Texte |
+++

Khaled Nezzar affirme l’avoir mis en garde contre le recours à la violence contre les manifestations pacifiques et a compris qu’il (Saïd Bouteflika) se comportait comme le seul décideur et que le Président en titre était totalement écarté : «Je lui ai dit que la balle est encore dans votre camp. Surtout, ne perdez pas de temps, le mouvement est en train de faire boule de neige, bientôt il sera trop tard !» Nezzar évoque également un autre contact avec le frère-conseiller du Président déchu le 30 mars, mais par téléphone : «Au son de sa voix, j’ai compris qu’il était paniqué.» Il venait d’apprendre, précise-t-il, que le vice-ministre de la Défense avait réuni les commandants des forces et qu’il pouvait agir contre Zéralda d’un instant à l’autre.

«Il voulait savoir s’il n’était pas temps de destituer le chef d’état-major (…). Je l’en ai dissuadé fortement au motif qu’il serait responsable de la dislocation de l’armée en cette période critiqueLa balle était de nouveau dans le clan des Bouteflika. Je pensais qu’ils allaient agir rapidement, d’autant que Saïd – il le disait – craignait d’être arrêté à tout moment.» En ce 29 avril 2019, Nezzar venait de servir Saïd Bouteflika sur un plateau d’argent.

+++

Entrées fournies |
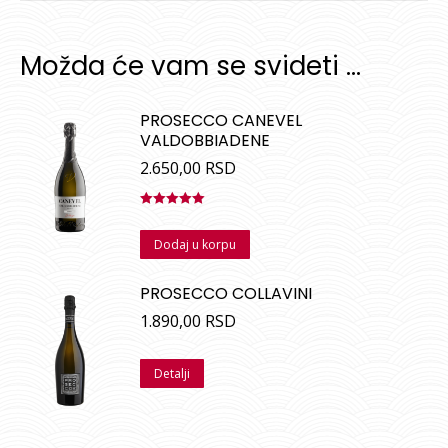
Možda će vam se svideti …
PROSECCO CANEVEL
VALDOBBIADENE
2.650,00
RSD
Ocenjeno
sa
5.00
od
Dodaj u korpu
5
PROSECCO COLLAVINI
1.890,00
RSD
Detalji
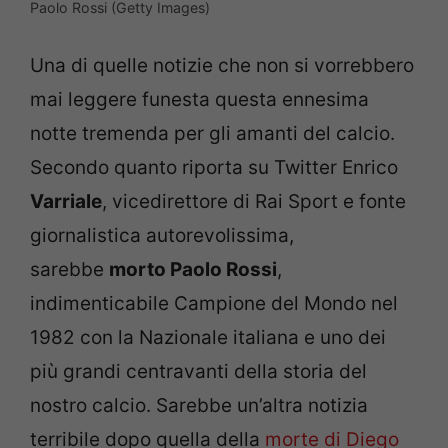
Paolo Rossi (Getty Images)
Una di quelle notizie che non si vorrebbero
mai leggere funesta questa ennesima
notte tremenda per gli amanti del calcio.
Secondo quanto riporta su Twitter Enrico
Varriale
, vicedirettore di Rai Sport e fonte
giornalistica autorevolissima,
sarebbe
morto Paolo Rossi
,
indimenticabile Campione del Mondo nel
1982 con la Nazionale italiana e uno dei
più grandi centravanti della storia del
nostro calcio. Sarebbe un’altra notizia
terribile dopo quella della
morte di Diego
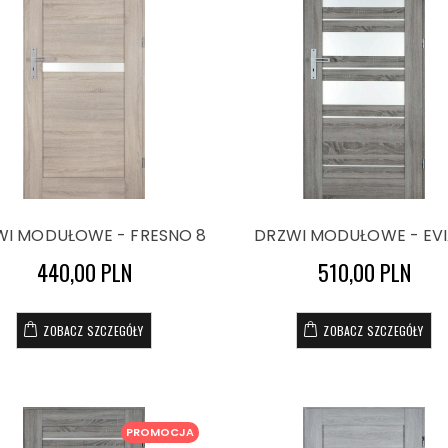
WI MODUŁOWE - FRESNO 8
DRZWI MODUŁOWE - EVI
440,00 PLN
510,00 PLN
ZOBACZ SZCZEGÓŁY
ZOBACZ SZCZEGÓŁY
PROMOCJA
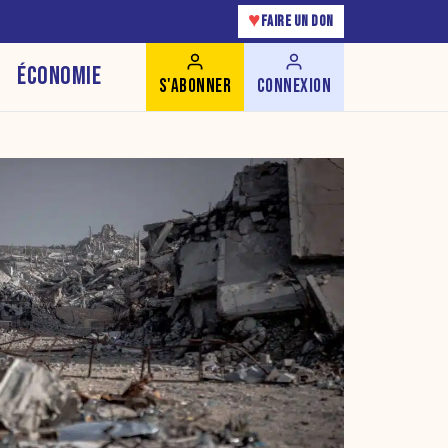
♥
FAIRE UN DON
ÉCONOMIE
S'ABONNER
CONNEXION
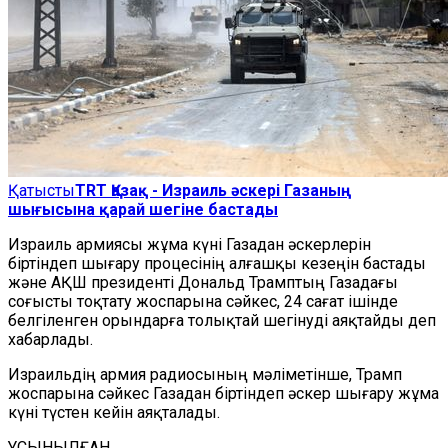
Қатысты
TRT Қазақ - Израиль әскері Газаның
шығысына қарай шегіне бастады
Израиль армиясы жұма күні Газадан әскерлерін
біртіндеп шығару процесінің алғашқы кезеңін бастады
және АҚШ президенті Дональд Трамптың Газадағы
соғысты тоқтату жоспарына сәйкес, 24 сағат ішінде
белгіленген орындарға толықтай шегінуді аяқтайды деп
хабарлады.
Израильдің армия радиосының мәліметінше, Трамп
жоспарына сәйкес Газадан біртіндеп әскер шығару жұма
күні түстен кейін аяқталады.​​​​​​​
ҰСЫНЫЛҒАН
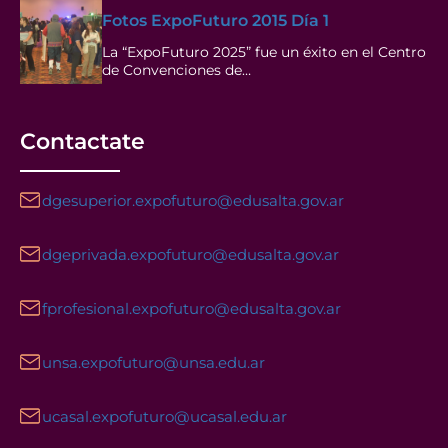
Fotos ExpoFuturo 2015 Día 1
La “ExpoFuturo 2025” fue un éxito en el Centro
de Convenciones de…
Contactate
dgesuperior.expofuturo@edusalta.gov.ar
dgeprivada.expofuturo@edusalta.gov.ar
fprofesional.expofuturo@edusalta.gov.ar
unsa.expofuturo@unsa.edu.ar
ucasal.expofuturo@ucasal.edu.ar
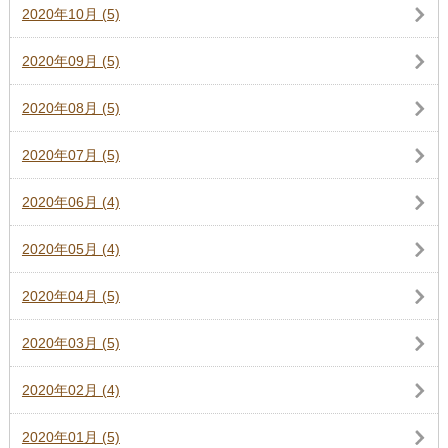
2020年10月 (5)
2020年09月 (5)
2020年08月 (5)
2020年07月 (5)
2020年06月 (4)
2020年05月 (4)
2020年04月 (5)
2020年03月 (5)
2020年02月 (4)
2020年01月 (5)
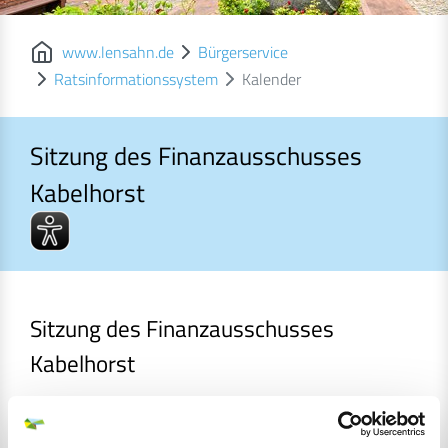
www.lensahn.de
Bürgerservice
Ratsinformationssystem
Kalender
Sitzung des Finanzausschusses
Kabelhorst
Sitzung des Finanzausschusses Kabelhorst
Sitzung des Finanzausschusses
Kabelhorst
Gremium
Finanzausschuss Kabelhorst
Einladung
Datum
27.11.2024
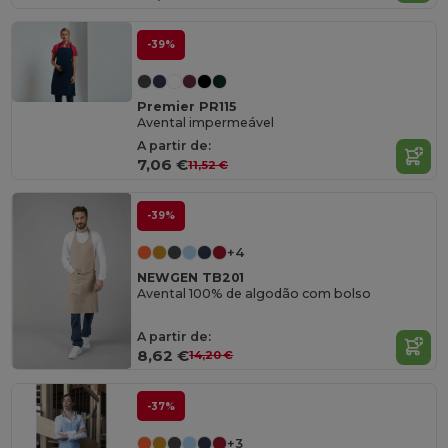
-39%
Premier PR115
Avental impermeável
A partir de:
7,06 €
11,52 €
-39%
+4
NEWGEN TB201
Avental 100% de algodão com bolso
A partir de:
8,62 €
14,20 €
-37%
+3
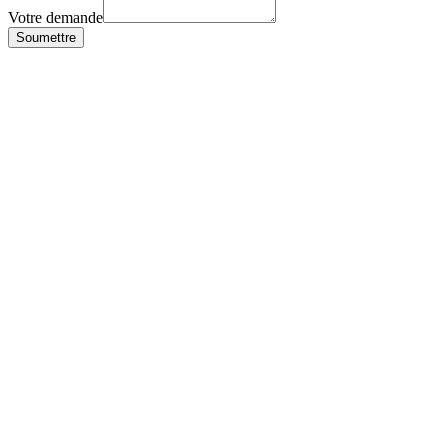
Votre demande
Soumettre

+++

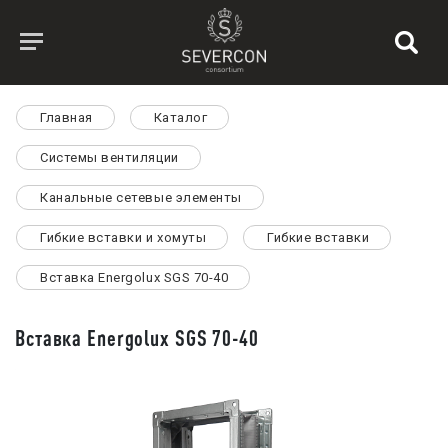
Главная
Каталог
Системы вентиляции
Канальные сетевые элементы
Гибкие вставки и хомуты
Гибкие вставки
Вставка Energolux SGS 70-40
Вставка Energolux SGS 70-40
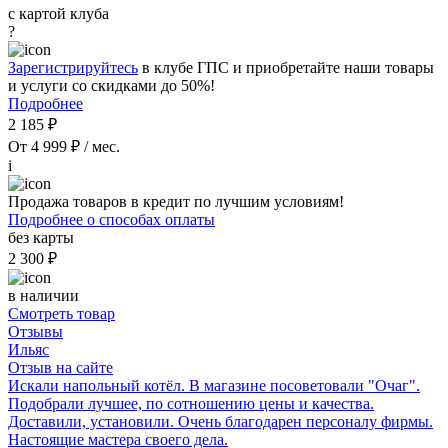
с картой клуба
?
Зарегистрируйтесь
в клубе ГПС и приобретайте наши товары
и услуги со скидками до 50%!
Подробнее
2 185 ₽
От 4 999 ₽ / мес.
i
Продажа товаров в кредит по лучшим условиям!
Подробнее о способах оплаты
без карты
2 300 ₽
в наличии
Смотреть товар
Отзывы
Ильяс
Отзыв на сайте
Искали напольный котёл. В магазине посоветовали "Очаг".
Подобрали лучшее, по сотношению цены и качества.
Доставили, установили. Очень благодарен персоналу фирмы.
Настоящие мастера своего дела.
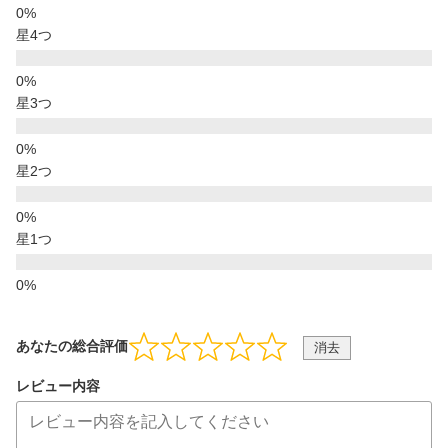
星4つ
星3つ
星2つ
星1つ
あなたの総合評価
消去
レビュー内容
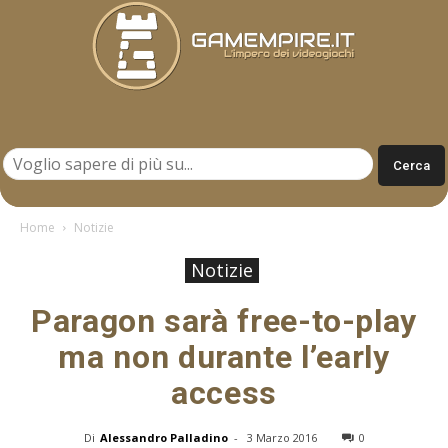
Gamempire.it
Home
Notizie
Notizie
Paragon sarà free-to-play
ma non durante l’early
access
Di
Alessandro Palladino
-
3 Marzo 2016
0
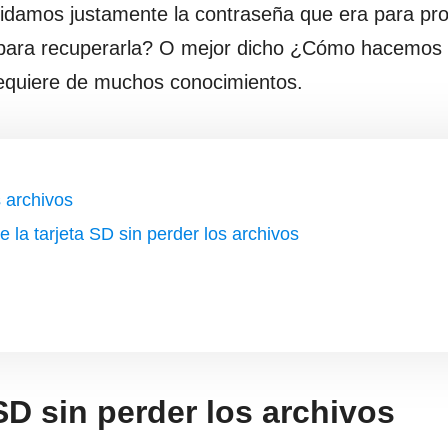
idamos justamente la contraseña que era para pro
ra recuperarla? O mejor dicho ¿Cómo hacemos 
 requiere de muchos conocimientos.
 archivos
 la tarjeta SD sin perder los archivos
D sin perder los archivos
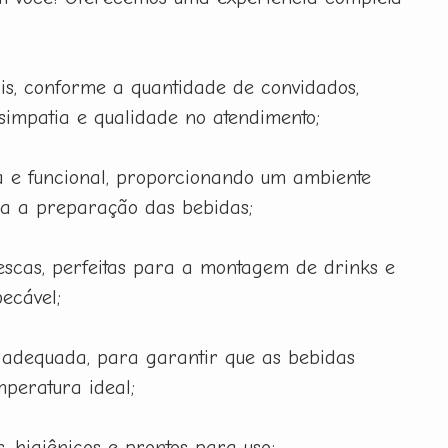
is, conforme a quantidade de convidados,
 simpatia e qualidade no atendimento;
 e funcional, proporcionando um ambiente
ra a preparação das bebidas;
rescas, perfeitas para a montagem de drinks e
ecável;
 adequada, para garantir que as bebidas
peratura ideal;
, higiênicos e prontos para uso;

+++

Tâches à réaliser |
1: Résumez en deux phrases le texte sur Khaled Nezzar et Saïd Bouteflika.
2: Rédigez la suite du texte sur Khaled Nezzar et Saïd Bouteflika, en partant de sa dernière phrase.

Réponses aux tâches |
1: Khaled Nezzar affirme avoir mis en garde Saïd Bouteflika contre le recours à la violence envers les manifestations pacifiques, après avoir compris que celui-ci se comportait comme le seul décideur et que le Président en titre était totalement écarté. Lors d'un contact téléphonique ultérieur, Saïd Bouteflika, paniqué, voulait savoir s'il était temps de destituer le chef d'état-major, ce dont Nezzar l'a fortement dissuadé en invoquant le risque de dislocation de l'armée.

2:
Depuis, est intervenue l’interpellation de l’ex-directeur général de SIH, Abdelhamid Melzi, qui aurait, selon des sources bien informées, fait état d’importantes révélations sur les présumées réunions suspectes. Les révélations des deux personnalités (Nezzar et Melzi) peuvent-elles constituer l’élément déclencheur des lourdes poursuites judiciaires contre les trois personnalités placées en détention hier ? La réponse est difficile à trouver.

Cependant, il est important de préciser que les dossiers de corruption ouverts, notamment ceux impliquant les frères Kouninef, l’ex-ministre de l’Energie, Chakib Khelil, Ali Haddad et tant d’autres, vont conduire inévitablement vers Saïd Bouteflika, frère du Président déchu. Il en est de même pour Bachir Tartag, le coordinateur des services secrets, qui malgré le départ du Président, auprès duquel il était conseiller à la sécurité, a refusé de démissionner.

Considéré comme l’œil et l’oreille de Saïd, il serait resté fidèle jusqu’à son limogeage. Il faut signaler, par ailleurs, que les deux officiers supérieurs Toufik et Tartag ont été radiés des rangs de l’Anp depuis des années, alors que Saïd Bouteflika est un civil. La question qui reste posée est de savoir si le tribunal militaire est compétent pour poursuivre les trois mis en cause, sachant qu’ils sont tous, des civils ?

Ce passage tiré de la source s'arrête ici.